**AÇÕES NECESSÁRIAS:**
[A] Com base no trecho sobre a TramaVirtual, explique em uma a três frases por que, segundo Flávio, o serviço não conseguiu se reinventar para os novos tempos.
[B] De acordo com o trecho sobre a TramaVirtual, quantos anos os sócios da Trama esperavam que o site durasse?
[C] Reproduza do trecho sobre a TramaVirtual tudo o que vai de "O problema era" até "eram muita coisa.".

**TRECHO APRESENTADO:**
· · · ·

Gustavo também elogia a iniciativa. “O modelo ainda me parece bem engenhoso, tanto é que o Youtube usa mais ou menos o mesmo até hoje, e dava uma sensação de ‘estamos todos juntos nessa, galera!’. Pena que um site de música autoral de bandas independentes não é exatamente o que se pode chamar de ímã de anunciantes”

A queda

O problema era encarar o download faixa a faixa para dar um apoio ao artista: era muito mais fácil procurar em outro lugar.  O funcionamento do site ainda tinha resquícios de um tempo em que a banda larga era restrita. Em pleno 2013 ainda não era possível fazer download de discos inteiros em um único arquivo, apenas faixa a faixa. Reflexos de um tempo em que 60MB eram muita coisa.

O serviço, pensado para os tempos da internet discada, não conseguiu se reinventar para encarar os novos tempos. “Acho que porque não conseguiu descobrir uma forma de ganhar dinheiro com a coisa toda.”, comenta Flávio. “Hoje em dia é tão fácil abrir um serviço na internet quanto morrer algum tempo depois. A TramaVirtual durou bastante tempo e sempre manteve a dignidade. Então, palmas pra eles.” Em entrevista à Folha, João Marcello Bôscoli, um dos sócios da gravadora Trama, também diz acreditar que o site foi mais longe do que se esperava. “Nós achávamos que iríamos durar sete anos, pela obsolescência programada. Dez anos no mundo digital é muito tempo.”

· · · ·

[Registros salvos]
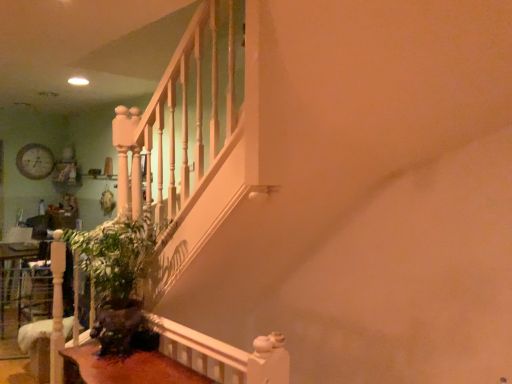
Question: In terms of height, does wooden clock at upper left look taller or shorter compared to green matte plant at lower left?

Choices:
 (A) tall
 (B) short

Answer: (B)

Question: Based on their positions, is wooden clock at upper left located to the left or right of green matte plant at lower left?

Choices:
 (A) right
 (B) left

Answer: (B)

Question: Which object is the closest to the brown wooden table at lower left?

Choices:
 (A) wooden clock at upper left
 (B) green matte plant at lower left

Answer: (B)

Question: Based on their relative distances, which object is nearer to the green matte plant at lower left?

Choices:
 (A) brown wooden table at lower left
 (B) wooden clock at upper left

Answer: (A)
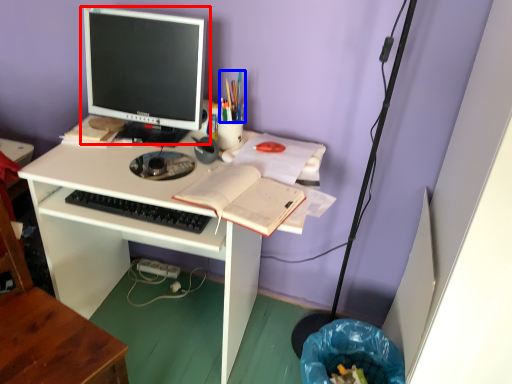
Question: Which point is closer to the camera, computer monitor (highlighted by a red box) or stationery (highlighted by a blue box)?

Choices:
 (A) computer monitor
 (B) stationery

Answer: (A)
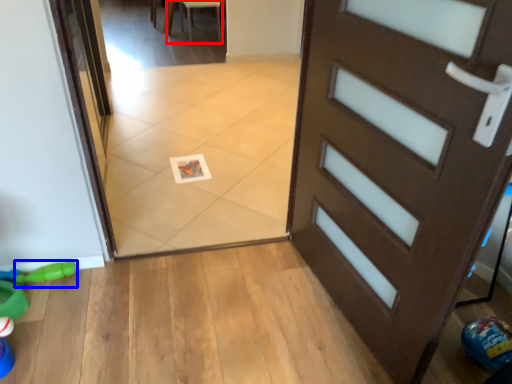
Question: Which point is closer to the camera, chair (highlighted by a red box) or toy (highlighted by a blue box)?

Choices:
 (A) chair
 (B) toy

Answer: (B)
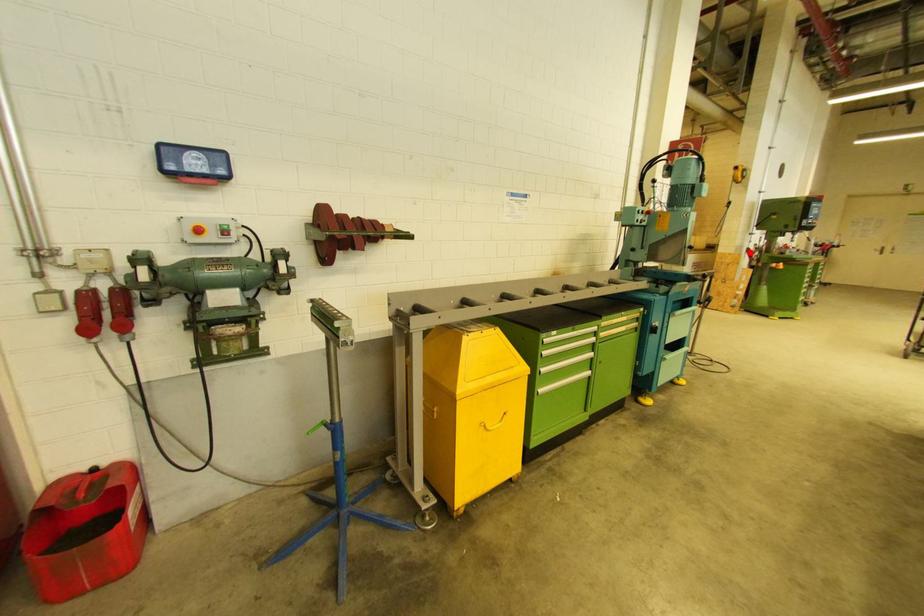
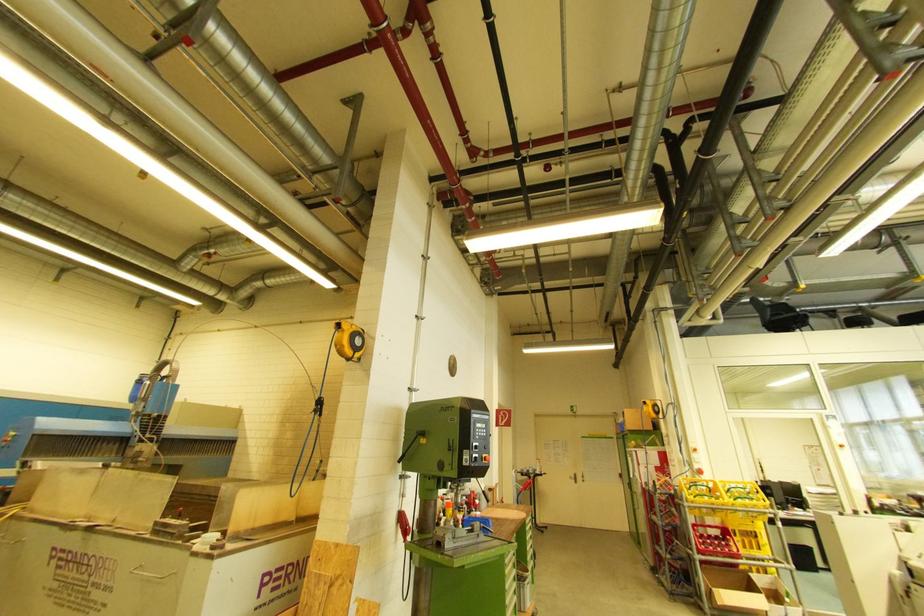
Question: I am providing you with two images of the same scene from different viewpoints. A red point is marked on the first image. At the location where the point appears in image 1, is it still visible in image 2?

Choices:
 (A) Yes
 (B) No

Answer: (A)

· · · ·

**RESPOSTAS EM ORDEM:**
[A] Segundo Flávio, o serviço não se reinventou porque não conseguiu descobrir uma forma de ganhar dinheiro com a coisa toda. Ele tinha sido pensado para os tempos da internet discada.

[B] Sete anos, pela obsolescência programada.

[C]
O problema era encarar o download faixa a faixa para dar um apoio ao artista: era muito mais fácil procurar em outro lugar.  O funcionamento do site ainda tinha resquícios de um tempo em que a banda larga era restrita. Em pleno 2013 ainda não era possível fazer download de discos inteiros em um único arquivo, apenas faixa a faixa. Reflexos de um tempo em que 60MB eram muita coisa.